**BRIEF**
Revise the data below so that every instance of "catalogue / barcode" reads "catalog / barcode", keeping everything else unchanged. Leave the pictures out of the answer.

**Saved entries**
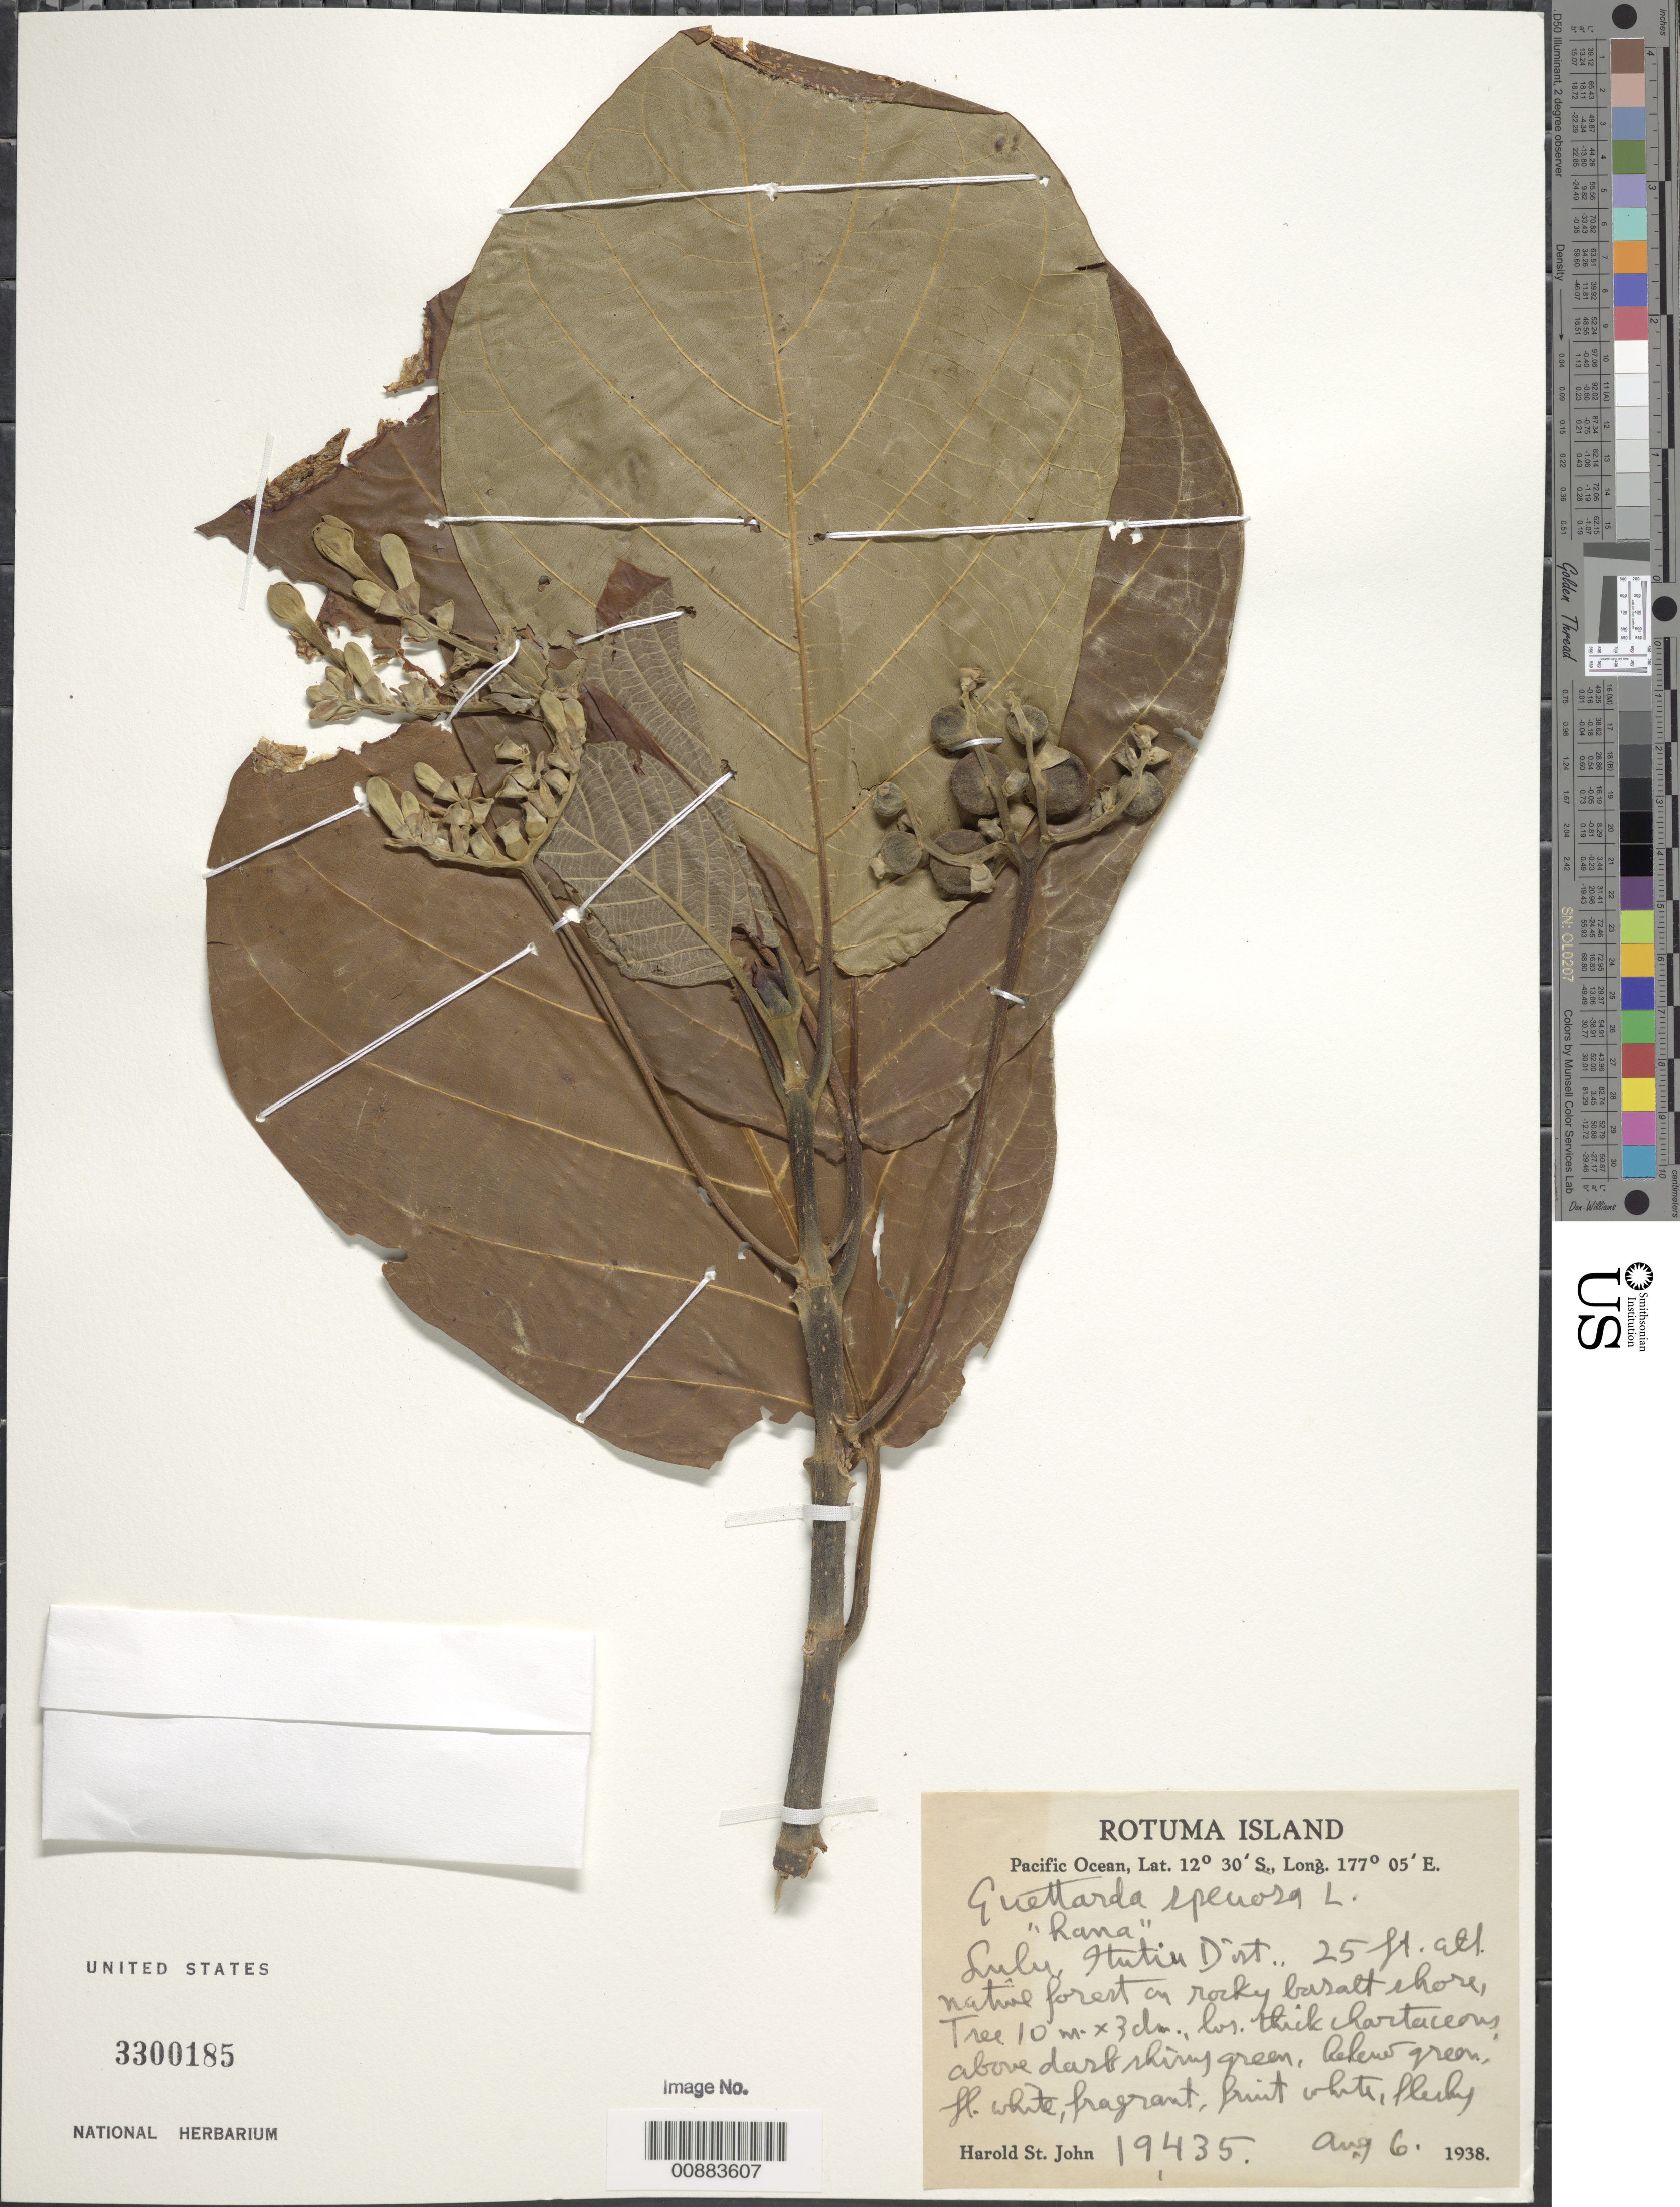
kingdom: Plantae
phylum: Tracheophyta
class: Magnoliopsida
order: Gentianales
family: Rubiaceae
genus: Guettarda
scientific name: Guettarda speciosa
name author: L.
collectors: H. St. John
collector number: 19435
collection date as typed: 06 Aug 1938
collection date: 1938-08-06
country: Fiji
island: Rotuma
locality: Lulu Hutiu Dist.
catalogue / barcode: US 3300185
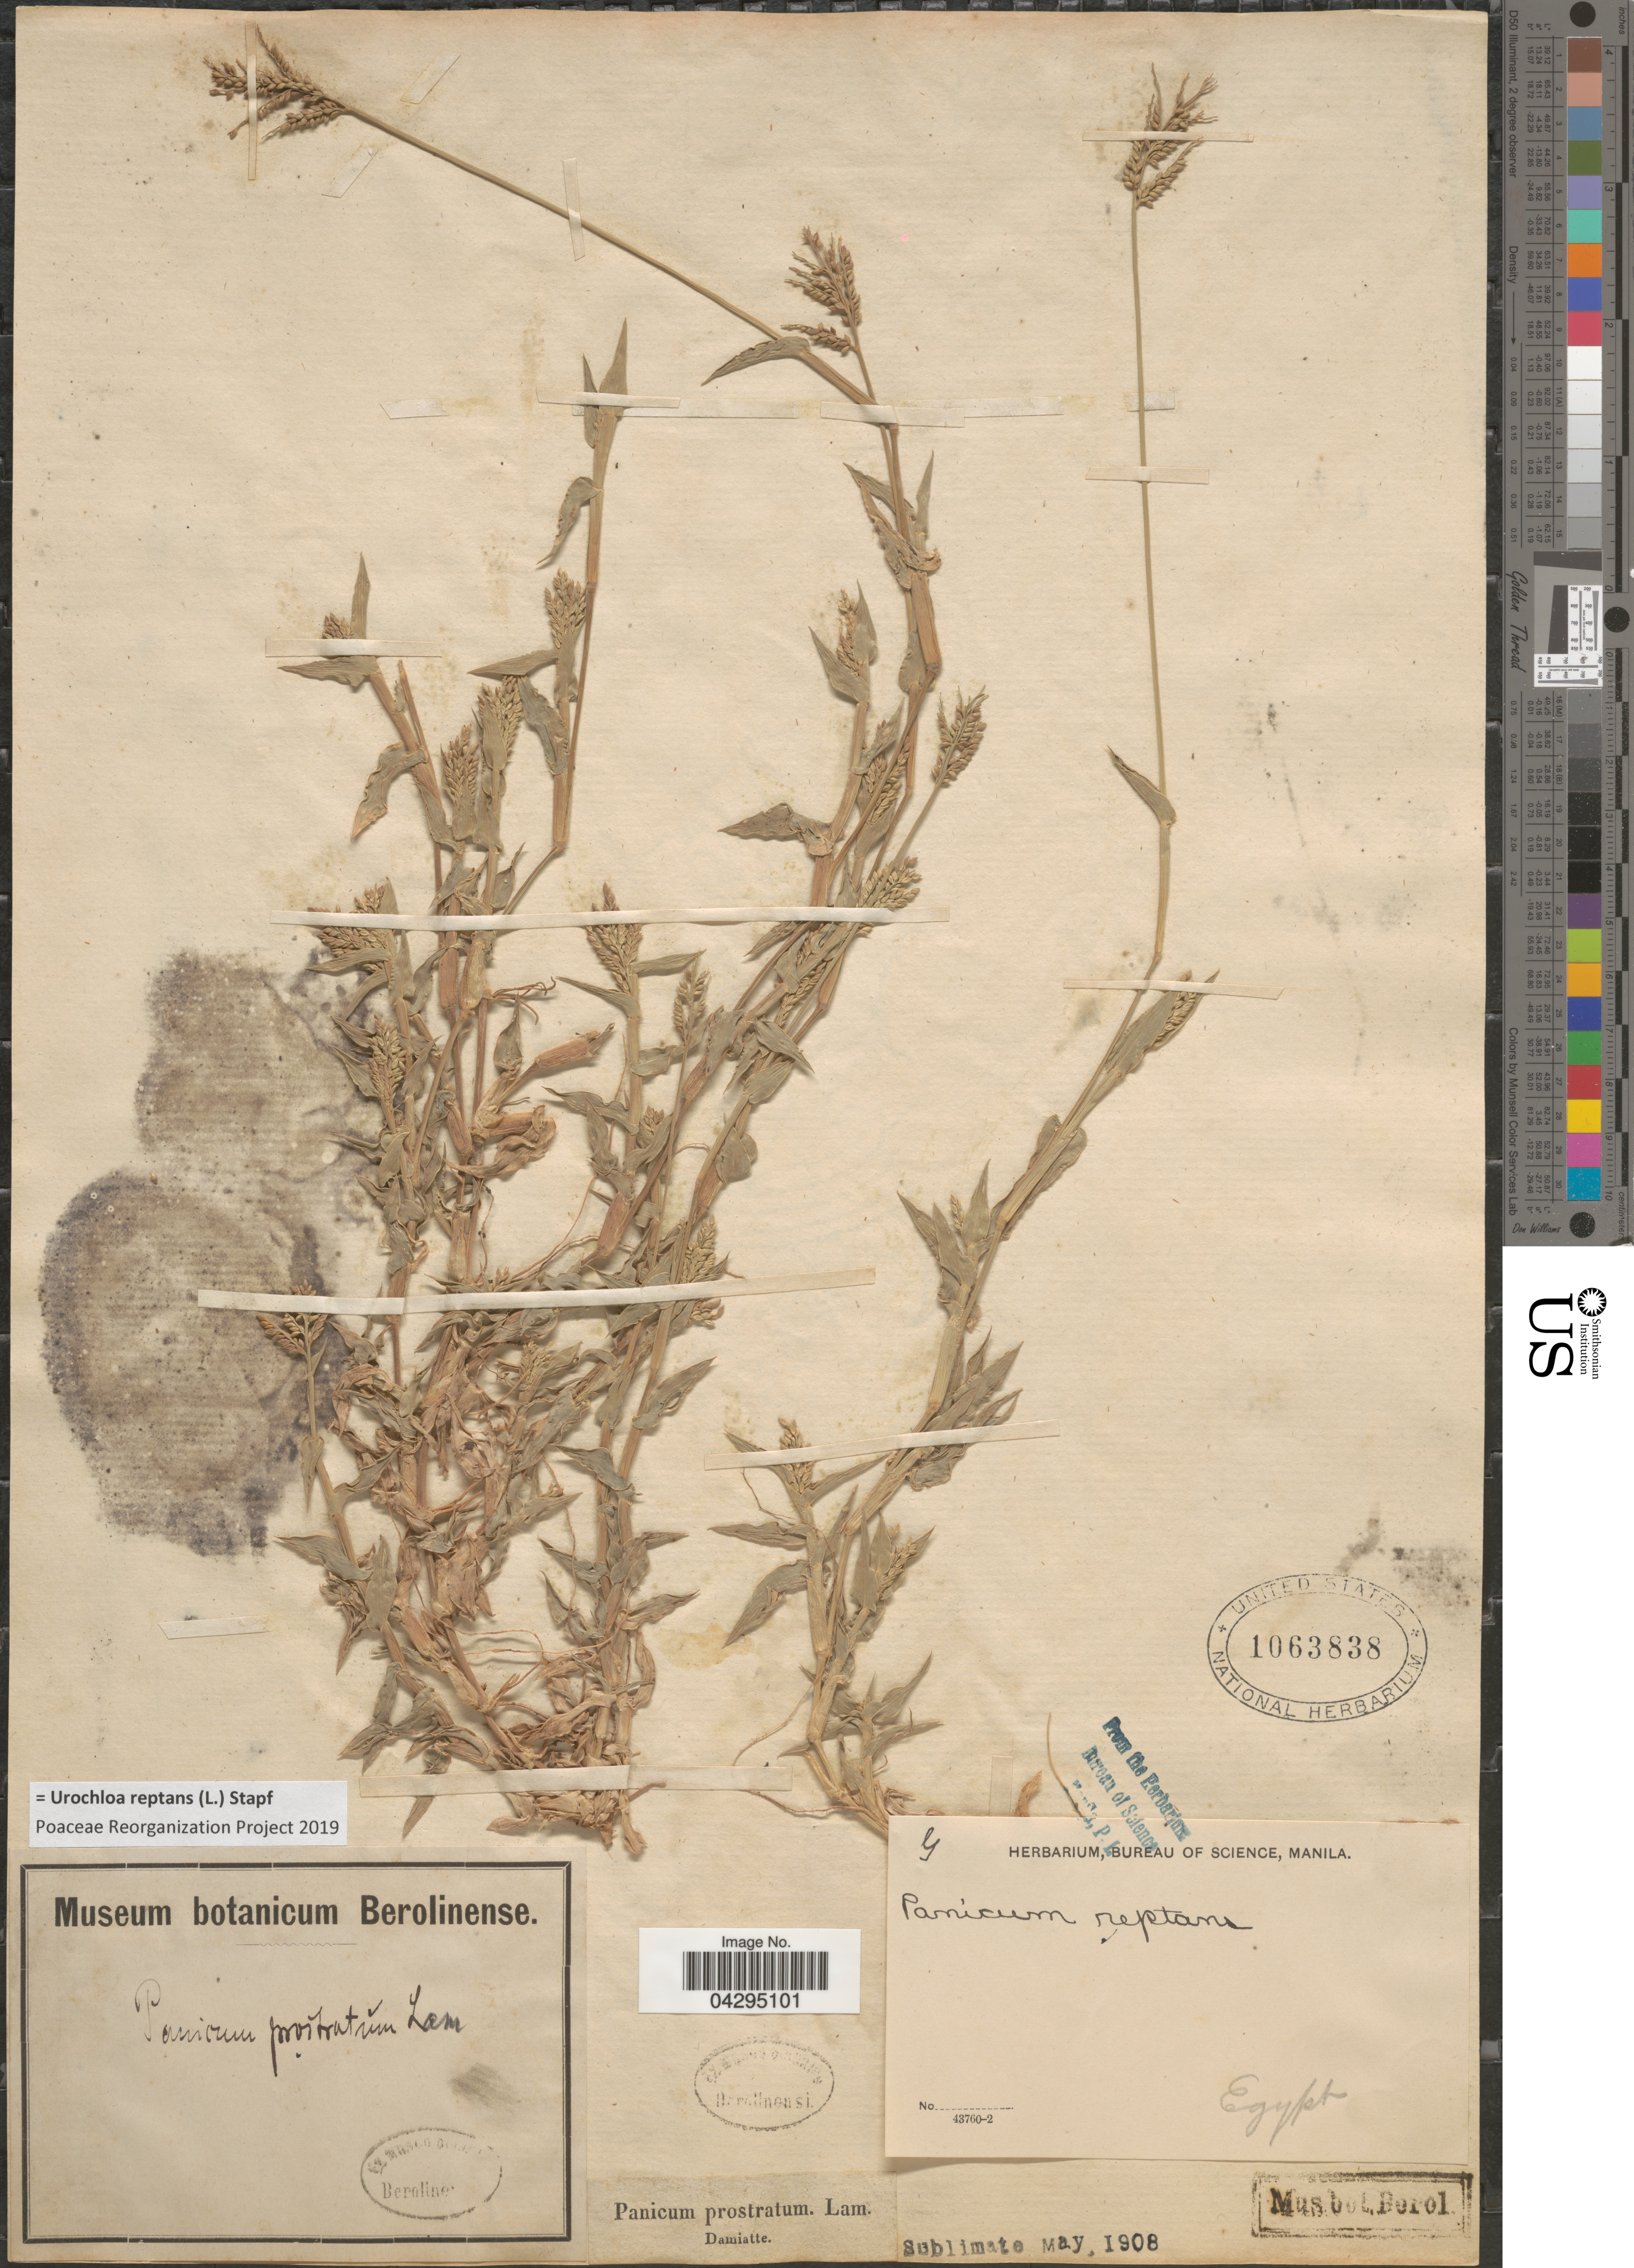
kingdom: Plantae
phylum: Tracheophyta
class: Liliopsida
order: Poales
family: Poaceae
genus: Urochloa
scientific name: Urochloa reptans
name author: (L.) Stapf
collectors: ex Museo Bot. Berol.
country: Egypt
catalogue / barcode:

**OUTPUT FOR THIS EXERCISE**
kingdom: Plantae
phylum: Tracheophyta
class: Magnoliopsida
order: Gentianales
family: Rubiaceae
genus: Guettarda
scientific name: Guettarda speciosa
name author: L.
collectors: H. St. John
collector number: 19435
collection date as typed: 06 Aug 1938
collection date: 1938-08-06
country: Fiji
island: Rotuma
locality: Lulu Hutiu Dist.
catalog / barcode: US 3300185
kingdom: Plantae
phylum: Tracheophyta
class: Liliopsida
order: Poales
family: Poaceae
genus: Urochloa
scientific name: Urochloa reptans
name author: (L.) Stapf
collectors: ex Museo Bot. Berol.
country: Egypt
catalog / barcode:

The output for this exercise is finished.